A logical comparison would be Swans, the godfathers to this repent-less style of atmospheric music. And that is the key word, atmosphere. As the motions become ingrained the overall feeling of this record emerges with a touch of class. Bold bass lines, meaty industrious drum patterns and the desperate cries of singer Marshall over the front act like the musical framework for an array of maddening sound to assault. Its these tense and eerie siren like sounds that play like alarm bells in the mind of a deranged individual that carve the vision of a harrowing within.

Initially I found the music uncomfortable, invasive and daunting but that is precisely its purpose. Many of the cuts have this unsettling spiraling sequence of notes played through peaked and distorted environments that play into the smothering atmosphere. It actually takes about twelve minutes or so for the music to give some respite as a gleaming melody bursts into life on Satan In The Wait.

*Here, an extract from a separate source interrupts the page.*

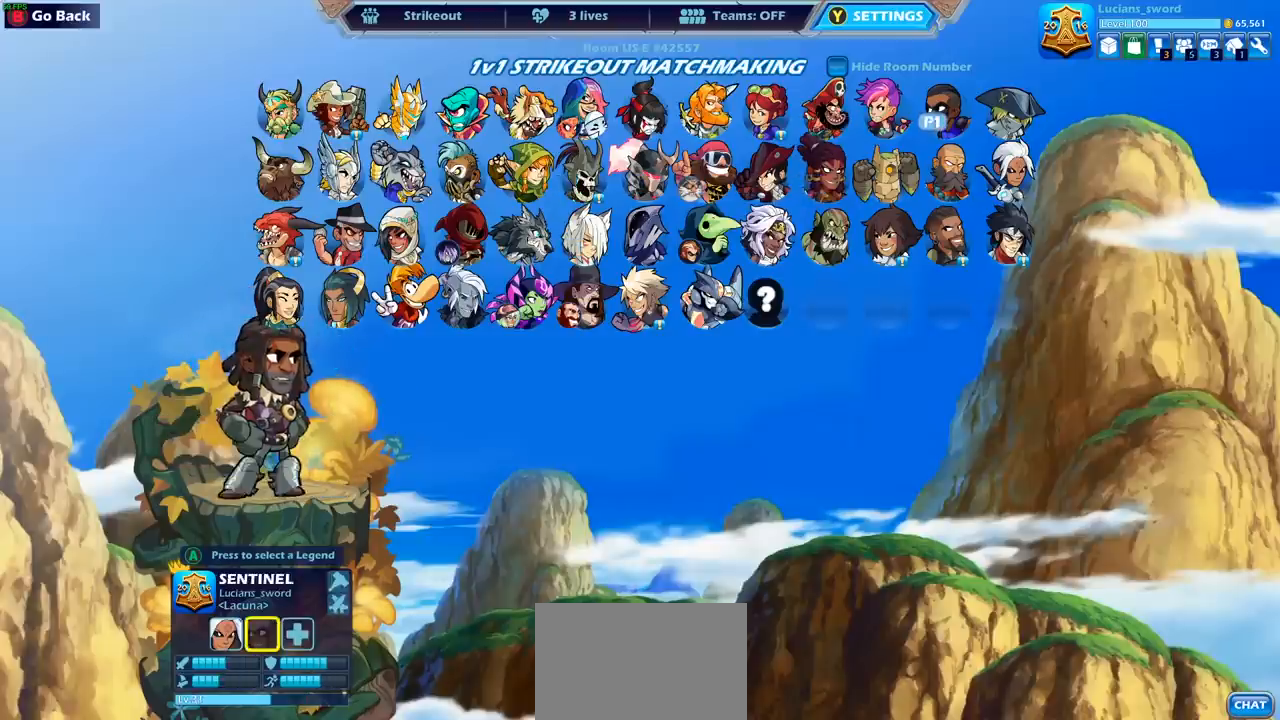
{"buttons": ["CROSS", "CIRCLE"], "left_stick": "center", "right_stick": "center", "events": [[133, "CIRCLE", "down"], [267, "CIRCLE", "up"], [450, "CIRCLE", "down"], [483, "CROSS", "down"]]}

It has a mirage like quality as it dissipates behind these sirens of dread wailing like all in closing in on you. Other parts have varying degrees of intensity but the whole thing plays as one experience.

Its a theatrical trip, that concludes with many of its recurring sounds amassing into a cacophony of madness on its closer Guest House. Initially tricky to find your way in, its the sort of record that requires the right mood but once the door creeks ajar it doesn't take long for it to burst open. I like to get through records and its time for me to move forward but this is another album I'm convinced every listen would make me love it more. Its journey into dark side of the mind is engulfing and savage, unforgiving, a wild ride that's worth your time if your into the power of doom and gloom.